– А на что она тебе сдалась? – просто спросил Христоня.

– Она мне не нужна. Но уговору не было, как мы пущали Красную Армию через свой округ, чтобы нас обезоруживали.

– Верно!

– Фомин говорил на митинге!

– Шашки на свои копейки справляли!

– Я со своим винтом с германской пришел, а тут отдай!

– Оружие, скажи, не отдадим!

– Казаков обобрать норовят! Я что же значу без вооружения? На каком полозу я должен ехать? Я без оружия, как баба с задратым подолом, – голый.

– При нас останется!

Мишка Кошевой чинно попросил слова:

– Дозвольте, товарищи! Мне даже довольно удивительно слухать такие разговоры. Военное положение или нет у нас?

– Да нехай хучь сзади военного!

– А раз военное – гутарить долго нечего. Вынь и отдай! Мыто не так делали, как занимали хохлачьи слободы?

Лапченков погладил свою папашку и как припечатал:

– Кто в этих трех днях не сдаст оружие, будет предан революционному суду и расстрелян, как контра.

После минуты молчания Томилин, кашляя, прохрипел:

– Просим выбирать власть!

Двинули кандидатуры. Накричали с десяток фамилий. Один из молодятни крикнул:

– Авдеича!

Однако шутка успеха не возымела. Первым голосовали Ивана Алексеевича. Прошел единогласно.

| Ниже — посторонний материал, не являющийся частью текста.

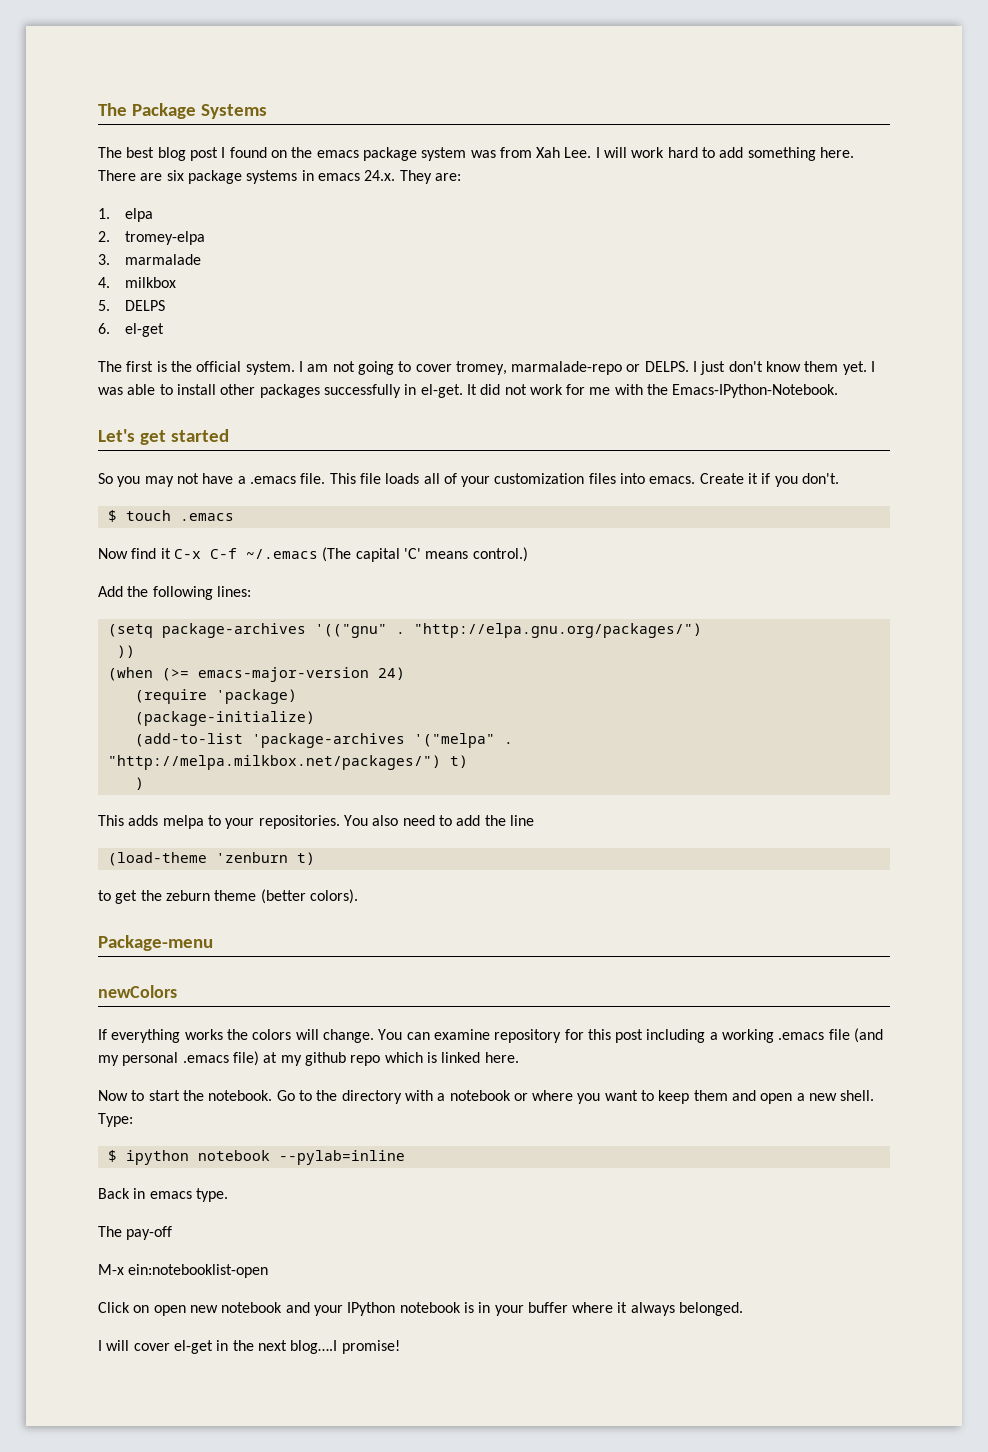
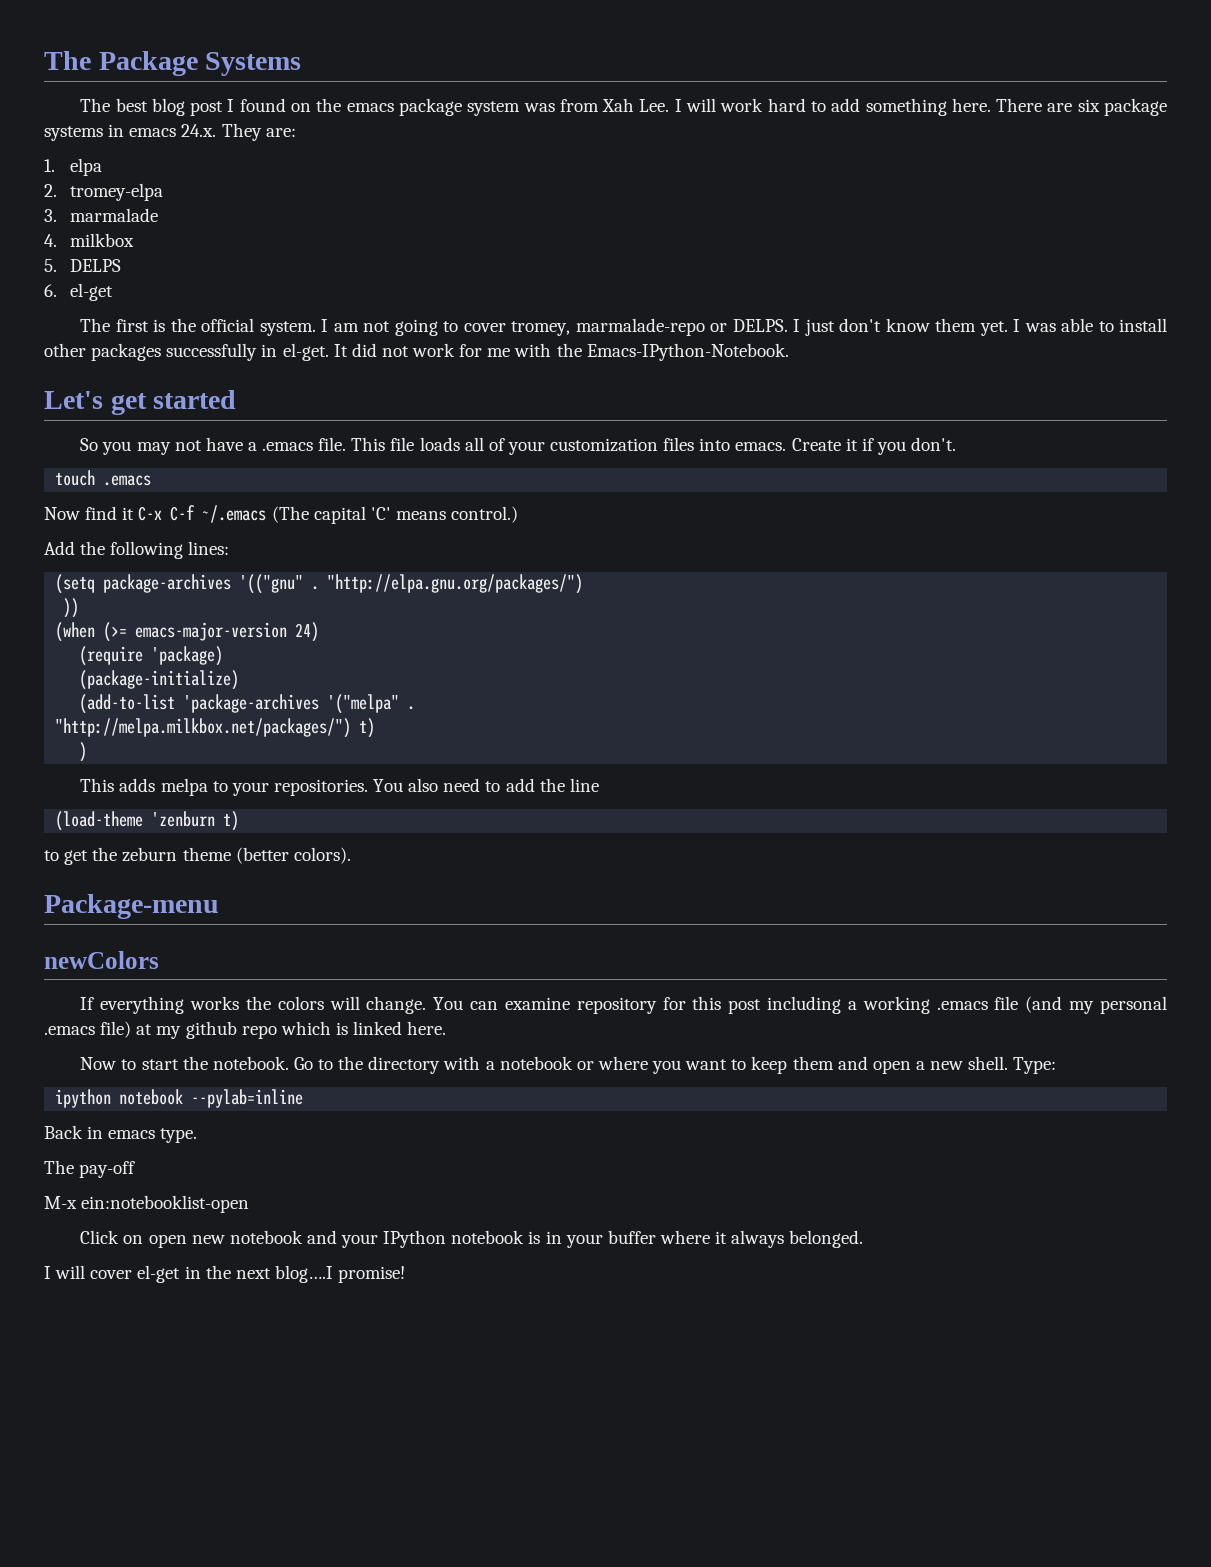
[107,510,117,522] $ -> (957, 444) none
[107,1150,117,1162] $ -> (1057, 1065) none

– Дальше и голосовать нечего, – предложил Петро Мелехов.

Сход охотно согласился, и товарищем председателя выбрали без голосования Мишку Кошевого.

Мелеховы и Христоня не успели до дома дойти, а Аникушка уж повстречался им на полдороге. Под мышкой нес винтовку и патроны, завернутые в женину завеску. Увидел казаков – засовестился, шмыгнул в боковой переулок. Петро глянул на Григория, Григорий – на Христоню. Все, как по сговору, рассмеялись.

XIX

Казакует по родимой степи восточный ветер. Лога позанесло снегом. Падины и яры сровняло. Нет ни дорог, ни тропок. Кругом, наперекрест, прилизанная ветрами, белая голая равнина. Будто мертва степь. Изредка пролетит в вышине ворон, древний, как эта степь, как курган над летником в снежной шапке с бобровой княжеской опушкой чернобыла. Пролетит ворон, со свистом разрубая крыльями воздух, роняя горловой стонущий клекот. Ветром далеко пронесет его крик, и долго и грустно будет звучать он над степью, как ночью в тишине нечаянно тронутая басовая струна.

Но под снегом все же живет степь. Там, где, как замерзшие волны, бугрится серебряная от снега пахота, где мертвой зыбью лежит заборонованная с осени земля, – там, вцепившись в почву жадными, живучими корнями, лежит поваленное морозом озимое жито. Шелковисто-зеленое, все в слезинках застывшей росы, оно зябко жмется к хрушкому чернозему, кормится его живительной черной кровью и ждет весны, солнца, чтобы встать, ломая стаявший паутинно-тонкий алмазный наст, чтобы буйно зазеленеть в мае. И оно встанет, выждав время! Будут биться в нем перепела, будет звенеть над ним апрельский жаворонок. И так же будет светить ему солнце, и тот же будет баюкать его ветер. До поры, пока вызревший, полнозерный колос, мятый ливнями и лютыми ветрами, не поникнет усатой головой, не ляжет под косой хозяина и покорно уронит на току литые, тяжеловесные зерна.

Все Обдонье жило потаенной, придавленной жизнью. Жухлые подходили дни. События стояли у грани. Черный слушок полз с верховьев Дона, по Чиру, по Цуцкану, по Хопру, по Бланке, по большим и малым рекам, усыпанным казачьими хуторами. Говорили о том, что не фронт страшен, прокатившийся волной и легший возле Донца, а чрезвычайные комиссии и трибуналы. Говорили, что со дня на день ждут их в станицах, что будто бы в Мигулинской и Казанской уже появились они и вершат суды короткие и неправые над казаками, служившими у белых. Будто бы то обстоятельство, что бросили верхнедонцы фронт, оправданием не служит, а суд до отказу прост: обвинение, пара вопросов, приговор – и под пулеметную очередь. Говорили, что в Казанской и Шумилинской вроде уже не одна казачья голова валяется в хворосте без призрения… Фронтовики только посмеивались: «Брехня! Офицерские сказочки! Кадеты давно нас Красной Армией пужают!»